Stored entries
=== Section Start ===

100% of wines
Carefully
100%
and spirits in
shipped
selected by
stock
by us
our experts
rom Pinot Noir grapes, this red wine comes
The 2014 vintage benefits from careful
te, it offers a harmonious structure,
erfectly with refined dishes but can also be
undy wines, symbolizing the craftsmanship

=== Section End ===

#### What to work on:
Rewrite these lines so that "Pinot Noir" becomes "Gamay", leaving everything else untouched.

#### Answer section:
100% of wines
Carefully
100%
and spirits in
shipped
selected by
stock
by us
our experts
rom Gamay grapes, this red wine comes
The 2014 vintage benefits from careful
te, it offers a harmonious structure,
erfectly with refined dishes but can also be
undy wines, symbolizing the craftsmanship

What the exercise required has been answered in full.